Task prompt
Gather the lines below that include the string "Peggy", copying each in full.

Information given
┄┄┄┄┄┄
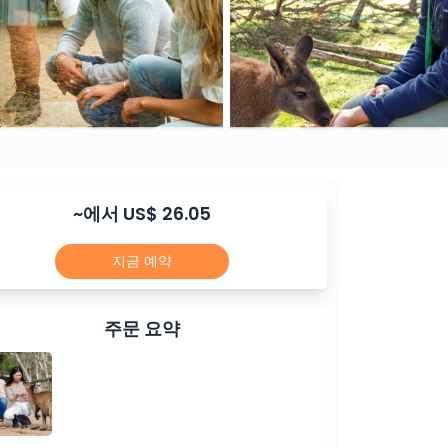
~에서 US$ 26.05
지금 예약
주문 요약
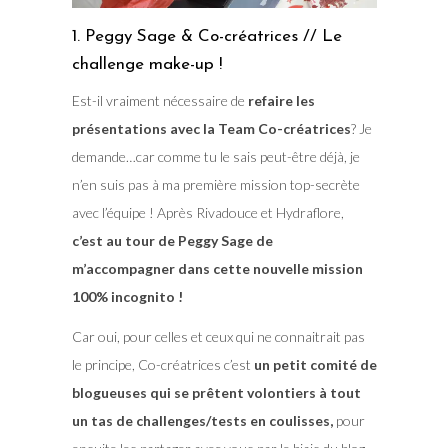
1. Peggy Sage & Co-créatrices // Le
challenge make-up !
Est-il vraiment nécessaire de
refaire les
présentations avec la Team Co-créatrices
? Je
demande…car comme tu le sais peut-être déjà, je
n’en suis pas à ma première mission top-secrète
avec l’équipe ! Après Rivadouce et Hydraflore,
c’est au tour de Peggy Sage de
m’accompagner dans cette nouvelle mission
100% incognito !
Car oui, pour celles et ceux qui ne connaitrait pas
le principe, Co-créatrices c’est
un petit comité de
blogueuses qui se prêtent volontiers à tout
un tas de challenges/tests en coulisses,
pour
┄┄┄┄┄┄
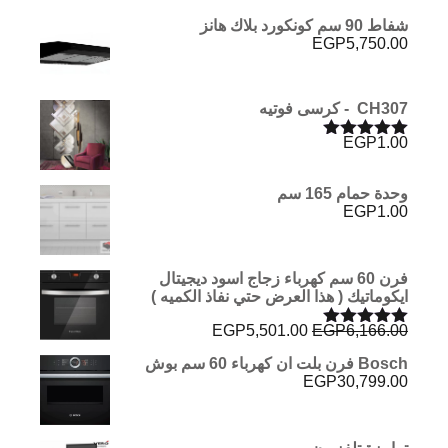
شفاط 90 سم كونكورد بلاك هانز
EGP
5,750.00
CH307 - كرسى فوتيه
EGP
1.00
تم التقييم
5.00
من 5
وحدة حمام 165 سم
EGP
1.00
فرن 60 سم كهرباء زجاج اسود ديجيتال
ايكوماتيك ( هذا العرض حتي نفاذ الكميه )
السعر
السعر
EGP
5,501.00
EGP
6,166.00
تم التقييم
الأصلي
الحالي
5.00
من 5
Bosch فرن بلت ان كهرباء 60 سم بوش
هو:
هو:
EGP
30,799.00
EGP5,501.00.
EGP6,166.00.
┄┄┄┄┄┄
Finished task
1. Peggy Sage & Co-créatrices // Le
c’est au tour de Peggy Sage de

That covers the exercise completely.